I'm trying to run a variational auto-encoder on the CIFAR-10 dataset, for which I've put together a simple network in TensorFlow with 4 layers in the encoder and decoder each, an encoded vector size of 256. For calculating the latent loss, I'm forcing the encoder part of my network to output log variances instead of standard deviations, so the latent loss function looks like:

latent_loss = -0.5 * tf.reduce_sum(1 + log_var_vector - tf.square(mean_vector) - tf.exp(log_var_vector), axis=1)


I found this formulation to be more stable than directly using the logarithms in the KL-divergence formula since the latter often results in infinite loss value. I'm applying a sigmoid activation function on the last layer of the decoder, and the generative loss is computed using mean-squared error. The combined loss is simple a sum of both latent and generative losses. I train the network in batches of 40 using Adam Optimizer with a learning rate of 0.001.

The problem is that my network doesn't train. The latent loss immediately drops to zero, and the generative loss doesn't go down. However when I only optimize only for the generative loss, the loss does reduce as expected. Under this setting, the value of the latent loss quickly jumps to very large values (order of 10e4 - 10e6).

I have a hunch that the culprit is the extreme mismatch between the magnitudes of both losses.
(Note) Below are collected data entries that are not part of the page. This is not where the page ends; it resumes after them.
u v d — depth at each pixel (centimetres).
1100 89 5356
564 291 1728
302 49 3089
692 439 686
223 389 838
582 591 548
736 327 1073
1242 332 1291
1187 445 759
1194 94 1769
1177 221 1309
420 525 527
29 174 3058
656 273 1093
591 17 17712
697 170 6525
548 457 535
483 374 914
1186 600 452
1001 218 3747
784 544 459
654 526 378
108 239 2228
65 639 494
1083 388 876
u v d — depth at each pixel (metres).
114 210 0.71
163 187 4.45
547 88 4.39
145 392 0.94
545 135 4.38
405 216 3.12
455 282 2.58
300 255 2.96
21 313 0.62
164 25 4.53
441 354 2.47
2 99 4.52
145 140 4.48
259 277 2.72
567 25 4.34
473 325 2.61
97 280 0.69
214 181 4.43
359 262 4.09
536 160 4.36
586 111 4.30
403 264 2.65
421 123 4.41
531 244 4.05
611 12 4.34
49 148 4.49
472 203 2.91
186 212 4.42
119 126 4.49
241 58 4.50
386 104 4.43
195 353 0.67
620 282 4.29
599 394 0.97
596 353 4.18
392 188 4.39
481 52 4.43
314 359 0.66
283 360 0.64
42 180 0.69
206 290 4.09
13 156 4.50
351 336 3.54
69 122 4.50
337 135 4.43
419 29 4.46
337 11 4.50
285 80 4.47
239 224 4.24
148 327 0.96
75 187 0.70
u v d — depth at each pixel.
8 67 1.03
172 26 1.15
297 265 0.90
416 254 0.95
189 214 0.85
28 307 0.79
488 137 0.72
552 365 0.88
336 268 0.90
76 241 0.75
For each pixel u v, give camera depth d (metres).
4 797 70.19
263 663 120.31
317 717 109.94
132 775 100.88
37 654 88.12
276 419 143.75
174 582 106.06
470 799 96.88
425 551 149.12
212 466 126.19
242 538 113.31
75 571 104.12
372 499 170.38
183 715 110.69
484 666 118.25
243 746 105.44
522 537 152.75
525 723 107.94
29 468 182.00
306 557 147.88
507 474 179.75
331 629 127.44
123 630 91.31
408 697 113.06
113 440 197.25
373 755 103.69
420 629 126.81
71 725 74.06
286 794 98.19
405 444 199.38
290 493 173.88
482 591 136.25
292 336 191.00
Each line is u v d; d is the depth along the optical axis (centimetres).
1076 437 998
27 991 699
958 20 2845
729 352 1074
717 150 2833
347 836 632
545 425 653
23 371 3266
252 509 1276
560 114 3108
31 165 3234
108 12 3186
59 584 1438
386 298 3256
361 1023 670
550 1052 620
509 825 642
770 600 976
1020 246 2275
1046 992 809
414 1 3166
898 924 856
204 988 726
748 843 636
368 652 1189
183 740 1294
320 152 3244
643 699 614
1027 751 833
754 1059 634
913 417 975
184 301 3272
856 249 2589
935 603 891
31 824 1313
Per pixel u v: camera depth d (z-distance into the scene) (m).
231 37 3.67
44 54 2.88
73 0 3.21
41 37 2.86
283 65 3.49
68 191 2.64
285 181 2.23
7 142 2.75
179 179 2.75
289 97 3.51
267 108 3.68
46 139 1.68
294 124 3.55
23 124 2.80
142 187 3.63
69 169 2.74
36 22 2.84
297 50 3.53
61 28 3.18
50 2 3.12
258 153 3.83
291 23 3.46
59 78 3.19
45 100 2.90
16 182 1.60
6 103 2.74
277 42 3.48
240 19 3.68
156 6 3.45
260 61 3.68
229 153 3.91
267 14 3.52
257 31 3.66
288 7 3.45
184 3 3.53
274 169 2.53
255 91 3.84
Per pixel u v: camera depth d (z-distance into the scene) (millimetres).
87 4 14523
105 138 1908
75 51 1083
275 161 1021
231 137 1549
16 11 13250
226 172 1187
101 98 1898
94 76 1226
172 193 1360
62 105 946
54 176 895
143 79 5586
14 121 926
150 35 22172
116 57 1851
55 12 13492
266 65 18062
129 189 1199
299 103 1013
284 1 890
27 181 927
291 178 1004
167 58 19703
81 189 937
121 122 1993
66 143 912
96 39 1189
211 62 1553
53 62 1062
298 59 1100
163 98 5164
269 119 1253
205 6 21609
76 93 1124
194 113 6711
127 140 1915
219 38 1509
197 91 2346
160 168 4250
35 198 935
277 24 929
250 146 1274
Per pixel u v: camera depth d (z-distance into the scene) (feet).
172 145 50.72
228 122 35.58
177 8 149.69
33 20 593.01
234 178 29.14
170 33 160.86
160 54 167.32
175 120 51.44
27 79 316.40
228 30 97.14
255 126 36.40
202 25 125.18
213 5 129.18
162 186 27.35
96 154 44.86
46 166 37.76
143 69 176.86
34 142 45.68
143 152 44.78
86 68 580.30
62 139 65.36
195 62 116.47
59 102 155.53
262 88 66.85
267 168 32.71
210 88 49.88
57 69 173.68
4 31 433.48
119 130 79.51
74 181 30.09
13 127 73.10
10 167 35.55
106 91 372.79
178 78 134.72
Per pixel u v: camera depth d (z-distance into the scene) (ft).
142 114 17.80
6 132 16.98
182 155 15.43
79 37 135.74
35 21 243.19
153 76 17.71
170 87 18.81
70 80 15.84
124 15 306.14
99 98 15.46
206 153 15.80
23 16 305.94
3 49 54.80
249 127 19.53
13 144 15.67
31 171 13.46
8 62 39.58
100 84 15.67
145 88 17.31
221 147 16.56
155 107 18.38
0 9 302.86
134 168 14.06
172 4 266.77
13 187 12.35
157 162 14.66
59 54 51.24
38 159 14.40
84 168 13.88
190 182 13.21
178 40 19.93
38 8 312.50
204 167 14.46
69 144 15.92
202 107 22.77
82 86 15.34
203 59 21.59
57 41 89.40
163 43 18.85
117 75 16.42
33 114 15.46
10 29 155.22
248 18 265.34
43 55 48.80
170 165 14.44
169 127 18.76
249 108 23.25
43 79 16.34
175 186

The KL-divergence is unbounded, whereas the mean-squared error always remains <1, so when optimizing for both, the generative loss basically becomes irrelevant.

Any suggestions to solve the problem are welcome.

1

i find the answer provided in the following link to be helpful https://stats.stackexchange.com/questions/332179/how-to-weight-kld-loss-vs-reconstruction-loss-in-variational-auto-encoder

– pangyuteng – 2018-11-12T21:45:39.317

Hi, in your latent loss function, it should be tf.square(tf.exp(log_var_vector)) isn't it? – momo – 2019-11-21T08:17:44.347

## Answers

5

I don't like the reduce_sum version of the kl-loss because it depends on the size of your latent vector. My advise is to use the mean instead.

Moreover it is a notorious fact that training a VAE with the kl loss is difficult. You may need to progressively increase the contribution of the kl loss in your total loss. Add a weight w_kl that will control the contribution :

Loss = recons_loss + w_kl * kl_loss

You start with w_kl=0 and progressively increase it every epoch (or batch) to 1. This is a classic trick. Your learning rate seems good, maybe you can try a little higher (4e-4).

If you don't like the tricks, the Wasserstein auto-encoder may be your friend.

+1 for reduce_mean advice! – Amir – 2018-12-08T14:18:16.347

Hi, a confusion. I have this reduce sum version of latent loss with axis = 1 argument, but then it is followed by latent_loss = tf.reduce_mean(latent_loss). Does that solve the problem of vector size dependence? – momo – 2019-11-21T08:22:17.433

2

I think your hunch is right. The generative loss can't improve because any movement the network would make towards reducing it comes with a huge penalty in the form of the latent loss. It looks like you're squashing the generative loss through a sigmoid, maybe try doing the same thing with the latent loss?